[Document text]
Tramp the dirt down


You may recall the Elvis Costello song from his 1989 album Spike. It began:

I saw a newspaper picture from the political campaign
A woman was kissing a child, who was obviously in pain
She spills with compassion, as that young child’s face in her hands she grips
Can you imagine all that greed and avarice coming down on that child’s lips?

In 1989, Margaret Thatcher had been in power for ten years. Still riding high and roughshod over the remnants of our society. Within the year, she would be driven, tearfully, down Downing Street and away to a well remunerated dotage ($250,000 a year for being a “geopolitical consultant” for tobacco giant Philip Morris, anyone?), only latterly diminished by senility and a series of strokes. For anyone who remembers the 1980s, she looms large. She was the leader who wrote the instruction booklet for what David Cameron and George Osbourne are trying to do now: that is, to squeeze public services and sell off as much silver as possible to the private sector until we have a shareholder-run state which answers only to the bottom line.

She is dead now. Death was explicitly wished upon her many times, and not just in protest song, and now those casualties on the road to serfdom have their wish. Her loss is lamented by those on the right who regard her as a figurehead, an achiever, an icon. Some on the left are organising street parties, which seems a bit harsh now that she’s actually died. I wonder if Elvis Costello is planning a trip to St Paul’s. Maybe he has mellowed since 1989. They do say you get more right wing as you get older. I find I get more left wing.

I would love to rewrite history and say that I despised her and her monetarist policies from the day she swept to power in 1979, but I was 14 at the time, and not politically educated. My politics, such as they might have been described, were simply handed down from my father, the sort of benign provincial Tory who put his working-class background firmly behind him, reads the Telegraph and believes in lower taxes, but who is anything but a foaming-at-the-mouth old colonel. I thought of him then, and think of him now, as a gentle, fair-minded soul. I did not feel indoctrinated by him. But I had to leave home and get to London before a more informed and passionate politics overtook me.

Educated by the NME – hard to credit that by looking at it now, but in the early-to mid-80s it was powerfully polemical and driven by Marxist doctrine, like much of the best music of the era – I read a book from the library by Jeremy Seabrook about the failure of the Labour movement called What Went Wrong? and it set me on the path I’m still on today. It was actually fashionable to be left wing in that decade, and I don’t mean to make voting Labour seem like a hollow lifestyle choice, it’s just that it meant something more profound and full-blooded than a party-political cross in a box. It was tied in with CND, and the GLC, and Red Wedge, and the NME, and Anti-Apartheid and, in Scotland, with the SNP.

The zeitgeist was embodied by the 1930s protest song Which Side Are You On?, powerfully covered by Glaswegian folk firebrand Dick Gaughan in 1985 for the miners’ strike. You were either with Thatcher, or against her. To be against her was, in my experience, to be alive.


I was a student between 1983 and 1987. As a constituency, we were hardwired to bristle at Tory policy. Listen to the contempt Thatcher has for students, as related in her second memoir, The Path To Power, (this comes from a chapter on her years in the Dept of Education, 1970-74): “This was the height of the period of ‘student revolution’ … it is extraordinary that so much notice should have been taken of the kindergarten Marxism and egocentric demands which characterised it … the young were regarded as a source of pure insight into the human condition. In response, many students accordingly expected their opinions to be treated with reverence.”

[Problems to work on]
A. Print the part of the essay on Margaret Thatcher starting at "The zeitgeist was" and ending at "to be alive.".
B. In the essay on Margaret Thatcher, during which years was the writer a student?
The data that follows is separate material, unrelated to the essay on Margaret Thatcher.

[Information supplied]
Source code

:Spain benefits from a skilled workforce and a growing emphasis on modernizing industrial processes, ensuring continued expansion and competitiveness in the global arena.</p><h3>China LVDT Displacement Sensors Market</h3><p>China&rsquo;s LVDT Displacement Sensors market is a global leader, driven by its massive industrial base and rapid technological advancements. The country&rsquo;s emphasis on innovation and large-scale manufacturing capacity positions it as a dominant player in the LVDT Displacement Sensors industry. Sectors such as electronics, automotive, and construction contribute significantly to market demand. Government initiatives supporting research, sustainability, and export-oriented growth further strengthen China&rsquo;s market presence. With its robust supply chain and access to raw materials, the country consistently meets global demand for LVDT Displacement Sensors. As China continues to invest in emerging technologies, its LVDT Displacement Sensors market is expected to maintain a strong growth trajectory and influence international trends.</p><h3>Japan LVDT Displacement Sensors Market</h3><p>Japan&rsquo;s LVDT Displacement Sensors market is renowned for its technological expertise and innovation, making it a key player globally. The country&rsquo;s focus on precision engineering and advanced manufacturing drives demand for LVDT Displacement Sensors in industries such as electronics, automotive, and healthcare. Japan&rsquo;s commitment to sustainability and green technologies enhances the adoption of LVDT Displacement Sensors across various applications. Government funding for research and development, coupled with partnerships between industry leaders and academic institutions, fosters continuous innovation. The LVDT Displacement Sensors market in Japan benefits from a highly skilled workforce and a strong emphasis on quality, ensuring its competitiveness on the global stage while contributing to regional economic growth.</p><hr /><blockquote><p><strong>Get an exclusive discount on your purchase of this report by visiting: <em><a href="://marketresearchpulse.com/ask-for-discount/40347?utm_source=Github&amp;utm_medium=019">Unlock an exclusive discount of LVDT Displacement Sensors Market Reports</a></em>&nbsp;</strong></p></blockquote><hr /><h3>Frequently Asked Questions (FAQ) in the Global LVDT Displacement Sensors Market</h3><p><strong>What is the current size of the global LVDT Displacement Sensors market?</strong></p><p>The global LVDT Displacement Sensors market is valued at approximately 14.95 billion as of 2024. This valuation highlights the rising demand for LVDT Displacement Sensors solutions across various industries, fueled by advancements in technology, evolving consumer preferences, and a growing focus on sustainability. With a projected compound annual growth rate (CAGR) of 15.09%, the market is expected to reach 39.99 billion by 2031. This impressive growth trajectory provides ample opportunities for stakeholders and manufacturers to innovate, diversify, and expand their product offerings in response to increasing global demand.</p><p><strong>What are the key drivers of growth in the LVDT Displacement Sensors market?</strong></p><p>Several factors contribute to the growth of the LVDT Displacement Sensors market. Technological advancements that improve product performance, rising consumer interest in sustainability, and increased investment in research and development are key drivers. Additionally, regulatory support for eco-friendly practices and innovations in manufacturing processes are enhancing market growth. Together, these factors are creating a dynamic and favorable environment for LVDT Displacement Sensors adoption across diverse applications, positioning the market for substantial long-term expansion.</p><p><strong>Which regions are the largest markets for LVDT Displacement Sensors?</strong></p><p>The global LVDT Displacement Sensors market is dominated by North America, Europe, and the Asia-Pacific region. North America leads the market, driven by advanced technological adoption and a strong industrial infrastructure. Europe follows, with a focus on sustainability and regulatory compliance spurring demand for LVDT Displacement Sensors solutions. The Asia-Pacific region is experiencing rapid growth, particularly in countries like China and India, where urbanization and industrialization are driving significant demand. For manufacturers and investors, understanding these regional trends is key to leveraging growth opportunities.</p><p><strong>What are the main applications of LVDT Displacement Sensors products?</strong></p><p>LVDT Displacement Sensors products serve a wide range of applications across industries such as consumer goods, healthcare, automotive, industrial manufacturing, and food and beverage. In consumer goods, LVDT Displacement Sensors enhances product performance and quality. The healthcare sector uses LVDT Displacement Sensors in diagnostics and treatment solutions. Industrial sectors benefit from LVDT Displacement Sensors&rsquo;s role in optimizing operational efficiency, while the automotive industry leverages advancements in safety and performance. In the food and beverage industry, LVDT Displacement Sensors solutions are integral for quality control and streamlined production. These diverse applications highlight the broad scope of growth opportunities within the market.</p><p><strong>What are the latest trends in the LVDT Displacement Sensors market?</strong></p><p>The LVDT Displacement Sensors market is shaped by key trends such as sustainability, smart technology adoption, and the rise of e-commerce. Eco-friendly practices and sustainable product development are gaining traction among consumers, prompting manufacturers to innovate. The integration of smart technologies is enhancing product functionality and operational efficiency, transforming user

[Outputs for the tasks]
A.
The zeitgeist was embodied by the 1930s protest song Which Side Are You On?, powerfully covered by Glaswegian folk firebrand Dick Gaughan in 1985 for the miners’ strike. You were either with Thatcher, or against her. To be against her was, in my experience, to be alive.

B. The writer was a student between 1983 and 1987.